De esa unión nacieron los doce Titanes, fuerzas viejas anteriores a los dioses como hoy los conocemos. Nacieron también los tres Cíclopes, hijos de un solo ojo en mitad de la frente. Y los tres Hecatónquiros, gigantes de cincuenta cabezas y cien manos cada uno.
El cosmos empezaba sin plan. Empezaba por superposición, por contacto, por una madre que se había engendrado a sí misma un techo y lo había llenado de hijos.
Acto II
El padre que rechaza
Urano sepulta a sus hijos en el vientre de Gea
Urano miró lo que había engendrado y le dio asco. Los Cíclopes con su único ojo, los Hecatónquiros con sus cien brazos: en su perfección celeste no quería esa progenie informe.
No los mató.
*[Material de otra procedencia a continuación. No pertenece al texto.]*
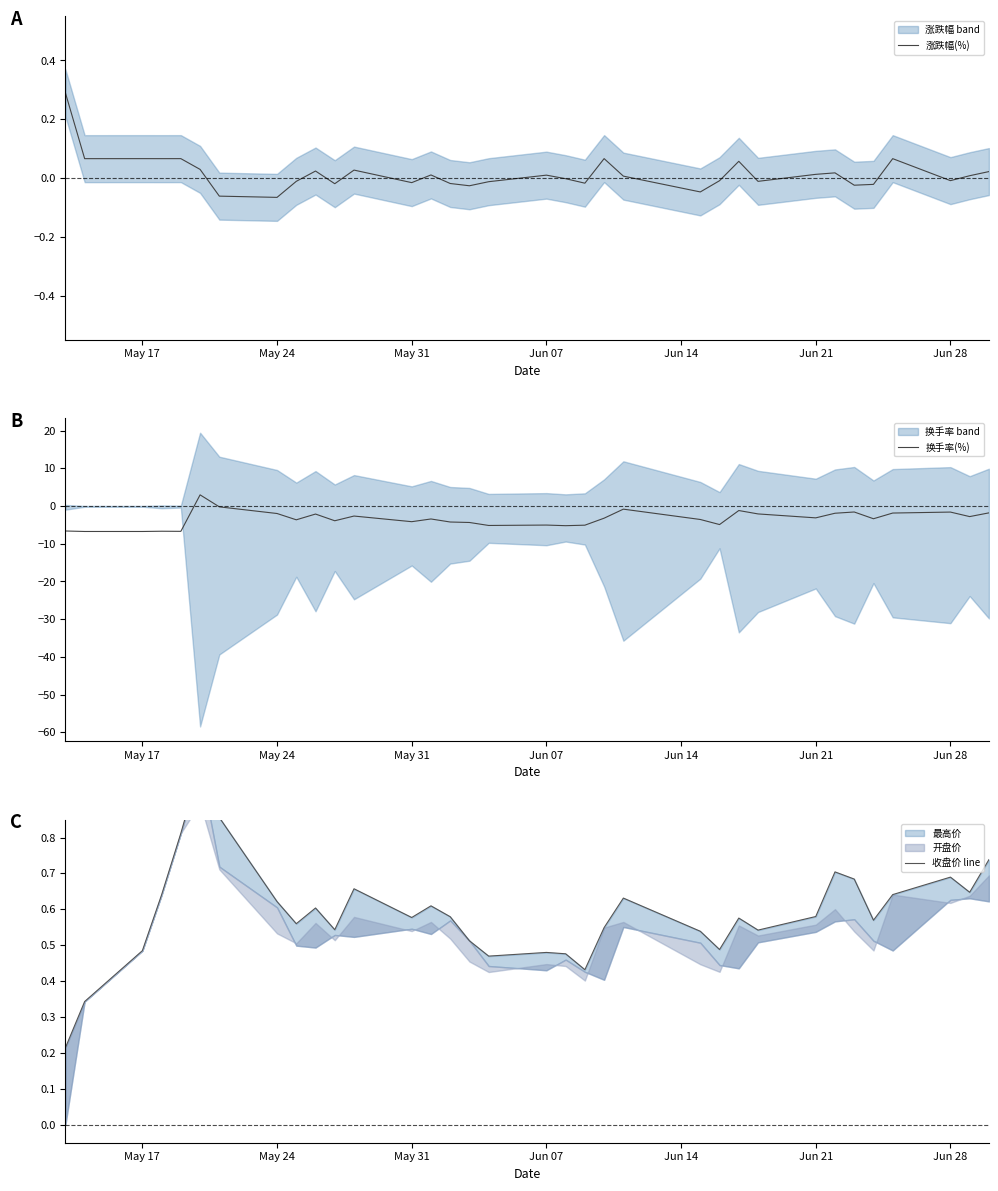

How many lines are shown in the chart?

3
Hizo algo peor. Los empujó de vuelta al vientre de Gea, uno a uno, conforme nacían. Los devolvió al lugar del que habían salido, condenándolos a permanecer ahí, vivos, sin luz, sin salida.
Gea sintió cada hijo dentro de sí. Sintió el peso de los Titanes apretados contra sus entrañas, el latido de los Cíclopes, los cien puños cerrados de cada Hecatónquiro. Su cuerpo, que era la Tierra entera, no daba abasto.
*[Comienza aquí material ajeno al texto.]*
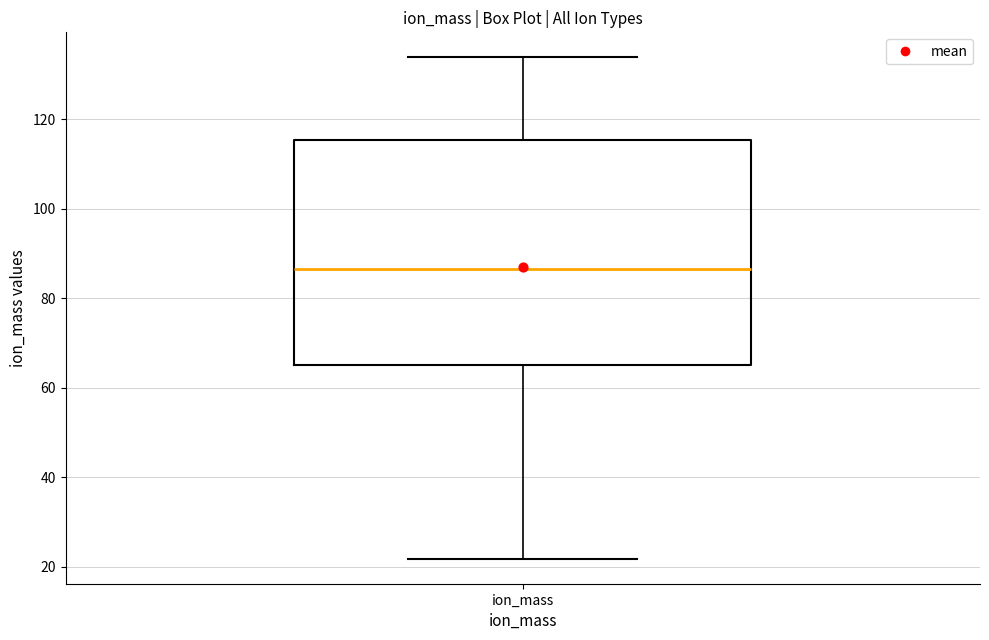

Read this box plot against the y-axis: the position of the median line, the range covered by the box, and the ends of both whiskers. The values are not printed on the chart, so give them approximately, as read against the axis.

median 86, box 66 to 116, whiskers 22 to 134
El dolor no era reproche. Era diagnóstico. Su pareja, que era también su hijo, había decidido que el mundo de superficie le pertenecía sólo a él. Lo nacido de ella debía seguir dentro de ella.
Gea, callada, empezó a forjar otra cosa.
Acto III
La hoz de pedernal
Cronos corta y nace lo que vendrá
Gea forjó en sus profundidades una hoz de pedernal gris, dura como hueso. Llamó a sus hijos Titanes uno por uno y les contó el plan. Once oyeron y bajaron la mirada. El menor, Cronos, levantó la mano.
Esa noche, cuando Urano descendió como cada noche a cubrir a la Tierra, Cronos esperaba escondido en el límite donde el cielo y la tierra se tocan. La hoz estaba afilada. El gesto fue uno solo.
De la herida del Cielo cayeron tres clases de cosas. Cayó la sangre, gota a gota, sobre el suelo: y de cada gota brotaron las Erinias, vengadoras eternas del que mata a un padre. Cayeron también, sobre Gea, los Gigantes y las ninfas Melias.
Y cayó al mar el sexo arrancado, que flotó largo tiempo formando una espuma blanca. De esa espuma se elevó Afrodita, ya completa, ya hermosa, ya con todo el peligro de su poder: el deseo, lo que mueve sin razón.
Urano, mutilado, se replegó hacia arriba. Nunca más volvería a tocar a Gea. El cielo se separó de la tierra y nació, en ese hueco intermedio, el espacio donde podía ocurrir lo demás: el aire, los días, las generaciones siguientes. Cronos, hoz aún en la mano, era ya el nuevo rey.